Olivia Mary Manning (March 2, 1908 –July 23, 1980) was a British novelist, poet, writer and reviewer. Her fiction and non-fiction, frequently detailing journeys and personal odysseys, were principally set in England, Ireland, Europe and the Middle East. She often wrote from her personal experience, though her books also demonstrate strengths in imaginative writing. Her books are widely admired for her artistic eye and vivid descriptions of place.
Born in North End, Portsmouth, Manning was educated privately at a small dame school before moving to the north of Ireland in 1916. In Bangor, she attended Bangor Presbyterian School, and while in Portsmouth Lyndon House School, and subsequently Portsmouth Grammar School. When financial circumstances forced Manning to leave school at sixteen, she worked as a typist, and spent some time as a junior in a beauty salon. A talented artist, she took evening classes at the Portsmouth Municipal School of Art. In May 1928, she had a painting selected for an exhibition at Southsea, and was subsequently offered a one woman show of her works. Manning seemed to be poised for a career as an artist, but she had meanwhile continued her interest in literature and at the age of twenty determined instead to be writer.

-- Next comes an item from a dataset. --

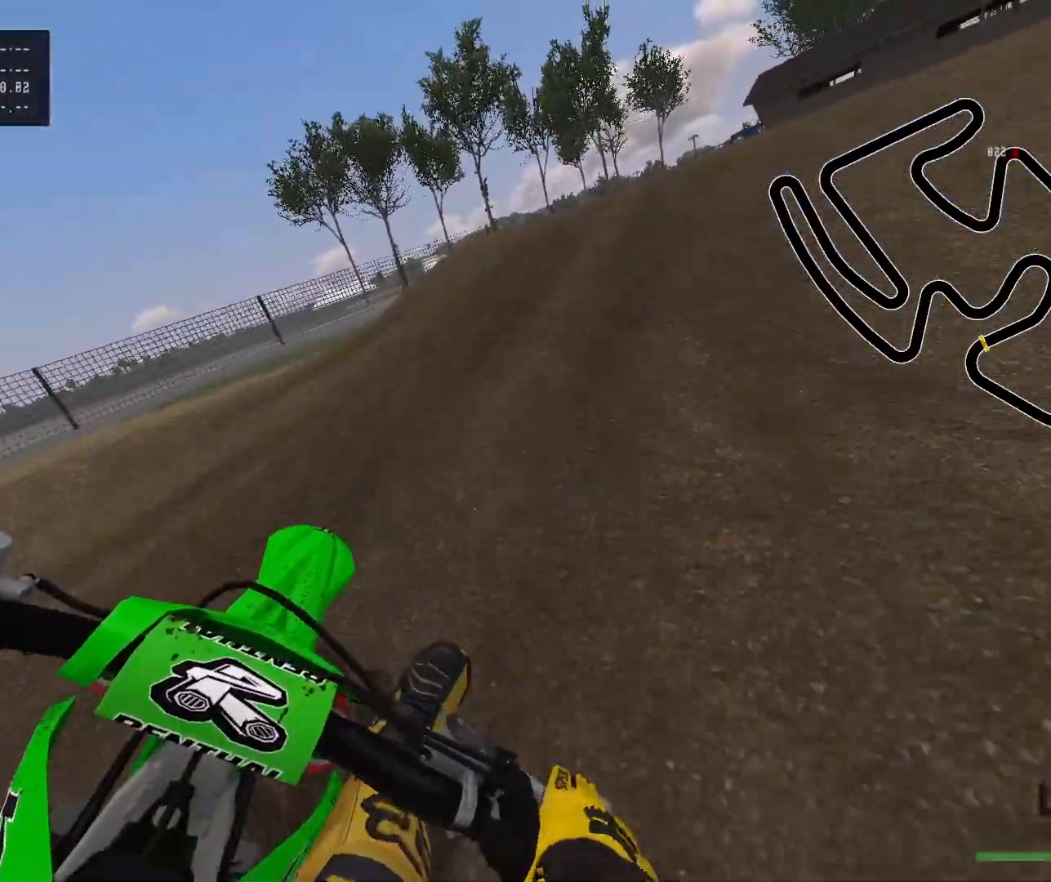
{"buttons": ["L2"], "left_stick": "center", "right_stick": "up", "events": [[17, "R2", "up"], [133, "L2", "down"], [233, "left_stick", "center"], [267, "right_stick", "up"]]}
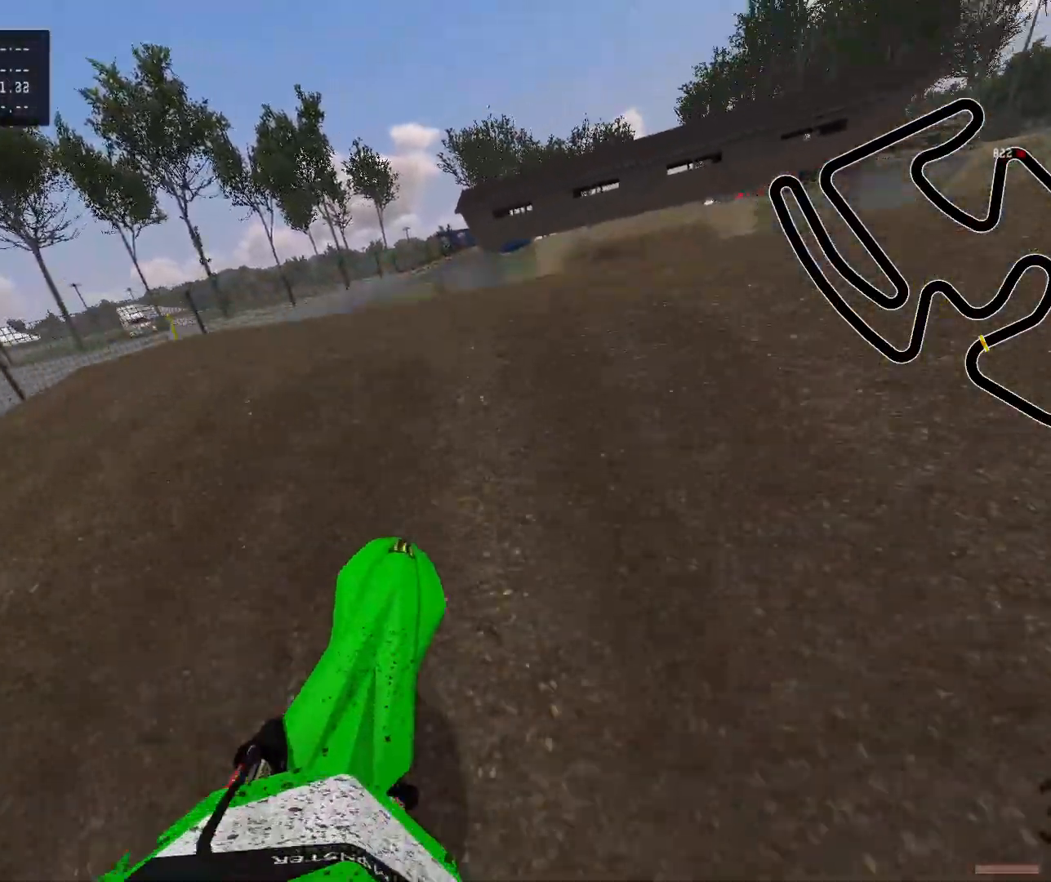
{"buttons": [], "left_stick": "center", "right_stick": "center", "events": [[267, "right_stick", "center"], [300, "L2", "up"]]}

Manning's first published works were three serialized detective novels, Rose of Rubies, Here is Murder and The Black Scarab which appeared in the Portsmouth News beginning in 1929 under the pseudonym Jacob Morrow. Between 1929 and 1935 she authored about 20 short stories, including a ghost story that was the first work to be published under her own name, though using initials to obscure her gender. Manning also wrote two literary novels, neither of which was accepted for publication. Her first serious novel, The Wind Changes, was published in 1937.
In August 1939, Manning married R.D. Smith ("Reggie"), a British Council lecturer posted in Bucharest, Romania, and subsequently in Greece, Egypt and Palestine as the Nazis over-ran Eastern Europe. Her experiences formed the basis for her best known work, the six novels making up The Balkan Trilogy and The Levant Trilogy, known collectively as Fortunes of War. Manning returned to London after the war and lived there until her death, writing poetry, short stories, novels, non-fiction, reviews, and drama for the British Broadcasting Corporation (BBC).